→ **TEXT UNDER STUDY**

▼▼▼

My Cheyenne Frontier Days 5 life phases – The World Needs More Cowboys

Cheyenne Frontier Days changes, but stays the same. This will be my 65th CFD. Wherever I am, I manage to stop by for at least a day.

The world needs more cowboys.

It’s been several years now since CFD expanded into an extra weekend added onto the “last full week of July.” It was controversial when that happened, CFD became more about profits.

The change amounted to an extra parade, a couple more shows and bull riding and three or four more days of tourists buying boots and hats.

There are huge crowds and kids selling ice cold soft drinks along the parade route.

Two CFD mainstays, the Hitching Post Inn was out of business for many years before it was torched and the Mayflower burned, came back and then went out for good. It’s now a sushi place of all things.

cfd rose garden bob

Bob Larue and yours truly filming Rose Garden at the CFD parade in front of Marv’s Pawnshop.

All businesses either make or break their year based on CFD trade. A new sandwich place called the Capitol Cuisine opened last week hoping for a big start.

The night show entertainment is taking over as the big draw these days. CFD numbers are up, not because of the rodeo, but because of the party atmosphere promoted during CFD. The standing room seats are the primo tickets and a party zone for young people who think hamburger comes from the grocery store.

The world needs more cowboys.

Back in the good old days, the popular shows were family acts like Doc and Festus from “Gunsmoke” and the chuck wagon races. They don’t do those anymore either due to liability issues.

Being a Cheyenne native, some people are surprised to learn that my family and I were city people and didn’t get much into the rodeo part of Frontier Days.

Despite that, I figure I’ve been through four, going on five phases in my CFD lifespan, not counting my very early years I chased pieces of candy in the street at the parade. That’s not allowed now.

Who picked up those plastic ducks from the water raceway at the carnival?

1. Parade Pop Sales – When I was in the fifth and sixth grades, one of my golfing pals,  Pat Higgins, my sister Lori and cousin Matthew from Salt Lake City sold ice cold pop along the parade routes.

cfd alan lori

My sister and I getting ready to ride the hay wagon in the CFD parade.

▲▲▲

→ **GIVEN INFORMATION**
▼▼▼

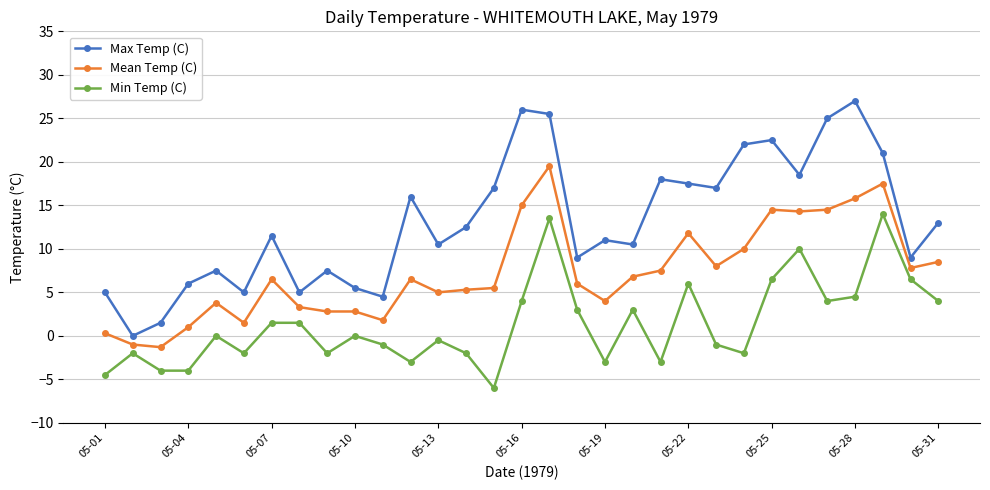

What is the sum of all Mean Temp (C) values?

225.3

▲▲▲

→ **ACTIONS TO TAKE**
[1] In the Cheyenne Frontier Days text, how many Frontier Days does the writer say this year's will be?
[2] Extend the Cheyenne Frontier Days text, picking up after its final sentence.
The material is not required for what is asked here.

→ **ANSWERS TO EACH TASK**
[1] This will be the writer's 65th Cheyenne Frontier Days.

[2]
Two months ahead of time was spent hoarding all the cheap off-brand sodas like Shurfine and Cragmont to sell at each of the three parades that wound through downtown Cheyenne. Although my dad worked for Coca Cola, we opted for a higher profit margin. Besides, thirsty parade goers weren’t interested in brands, they just wanted something wet and cold. This was well before bottled water. I think it was before flip tops and we had to open them using a can opener.

The first year, we ran out of pop and wasted at least a half an hour running over to Brannen’s Market on Carey Ave. which is now a Wyoming state government office.

During subsequent years, three red wagons were dispatched and cars with additional supply strategically parked along the parade route. My cousin saved the bag of loose change from his first take as a reminder of his first entrepreneurial project. I wonder if he still has it.

These days, kids have to get a permit and be accompanied by an adult. Plus there is no selling in the street in front of potential customers, only on the sidewalk behind them.

Sheesh – talk about over regulation.

2. Learning Human Nature at an Early Age – The Hitching Post Inn was the most popular CFD party spot. When I was in junior high school my first job was working as a bus boy there during the summers of 1966 to 1968. It gave me an early education about human nature – I hadn’t run into as many jerks and a**holes as I did during those days and nights at the Hitch.


The Hitching Post was one of the CFD hot spots. It was my best job.

My favorite shifts during CFD were 7pm to 3am and 11pm to 7am. There was always plenty of action for a 14 year old kid – running booze and glasses to the smoke filled Coach Rooms for the Son’s of the Pioneers Show, shooting the breeze with fun-seeking cowboys and their girlfriends at the counter in the coffee shop.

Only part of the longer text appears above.